Dirs/scr: Benedicte Lienard, Mary Jimenez. Belgium/France/Netherlands/Peru. 2024. 89 mins.

Drawing on real-life testimony and employing non-professional actors to explore the violent history of homophobia within Peru’s bloody 1980-2000 civil war, Benedicte Lienard and Mary Jimenez’s enigmatic drama becomes an act of remembrance as it travels into the Peruvian Amazon with Saor (Saor Sax). His trip is marked by grief as he accompanies the coffin holding his transgender lover Valentina (Valentina Linares Gonzalez) back to her home village for burial.

 Builds a head of emotional steam

The filmmakers previously collaborated on the documentary Glowing Embers (2013) and the hybrid film By the Name of Tania (2019). Fugue continues in the same vein as the latter, driven more by atmosphere than plot. Lienard and Jimenez lean into the contemplative over the concrete, meaning Fugue will appeal most to those who like their journey into cinema to come with few signposts. Vying for the newly inaugurated Sean Connery Prize at this year’s Edinburgh International Festival, where it has its world premiere, it is likely to enjoy a healthy run on the festival circuit, especially appealing to those with an LGBTQ+ focus.

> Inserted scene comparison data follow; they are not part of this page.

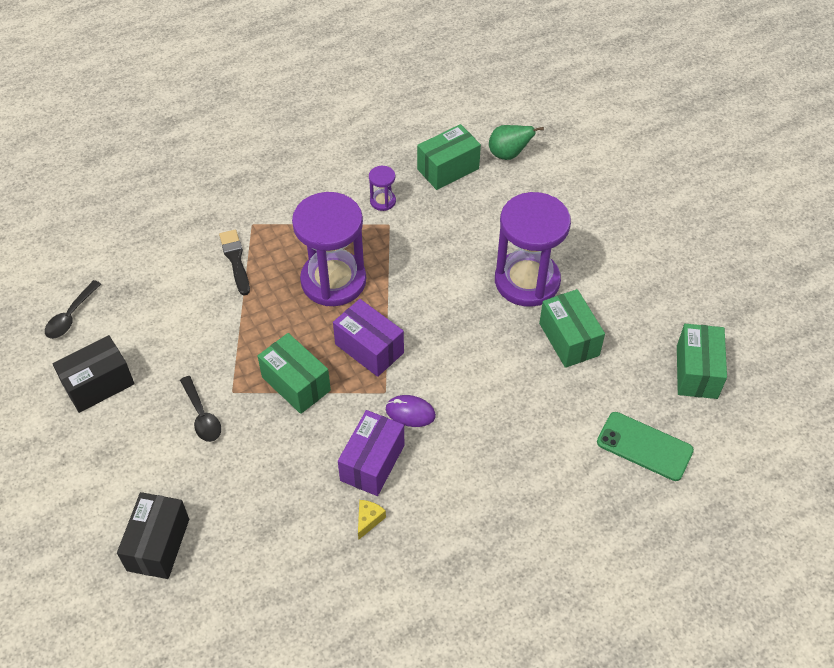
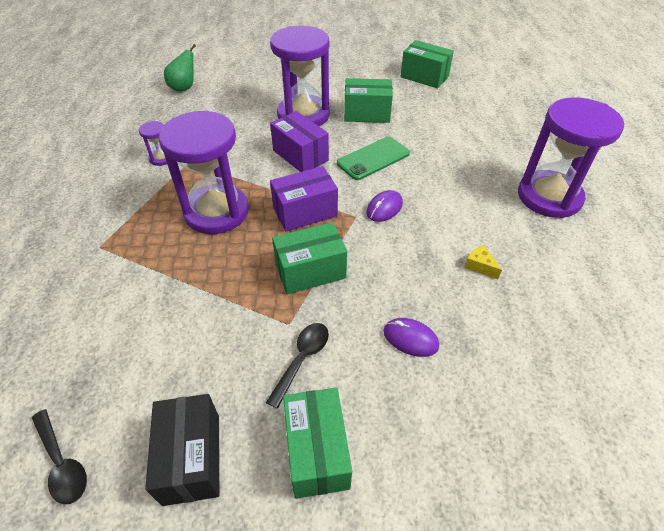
camera: 65 degrees left, 5 degrees down
black box [117,492,189,579] -> none
black spoon [180,376,221,442] -> black spoon turned 60 degrees counterclockwise [266,323,329,409]
black brush [219,230,250,295] -> none
purple box [338,410,404,496] -> purple box moved to [270,111,329,172]
green box [417,124,481,190] -> green box moved to [283,388,352,499]
green phone [597,412,694,481] -> green phone moved to [337,137,410,180]
none -> purple mouse [384,318,439,357]
none -> purple hourglass [518,97,624,218]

“I feel like that mad woman haunted by her ghosts,” Saor says in a voiceover that flows through the film and which is chiefly directed at his dead lover. Saor too has a spectral quality as he also drifts almost ghostlike through the spaces of Valentina’s previous life, interacting with those who knew her as Pol. Returning to the hut Valentina once occupied, Saor moves through the shack, arm outstretched as though channelling her energy, his voice invoking her spirit to draw near. A recurrent dog motif, though underplayed, also suggests a mystic element. Occasionally, we’ll dip in and out of Saor’s gauzy memories of Valentina in her incarnation as a club singer, but mostly these arrive more as figments rather than fully fledged flashbacks, adding to the inscrutable air that persists around her.

As Saor meets those from Valentina’s past, it’s as though he psychically tunes into their thoughts. “I listen to the living,” he tells one, gradually divining a history about Valentina he was unaware of and which is more complex and dangerous than he imagined. The monologue voiceover increasingly proves to be a clever choice, as it holds the weight and focus of the story and reduces the need for the non-professionals to deliver lines to one another.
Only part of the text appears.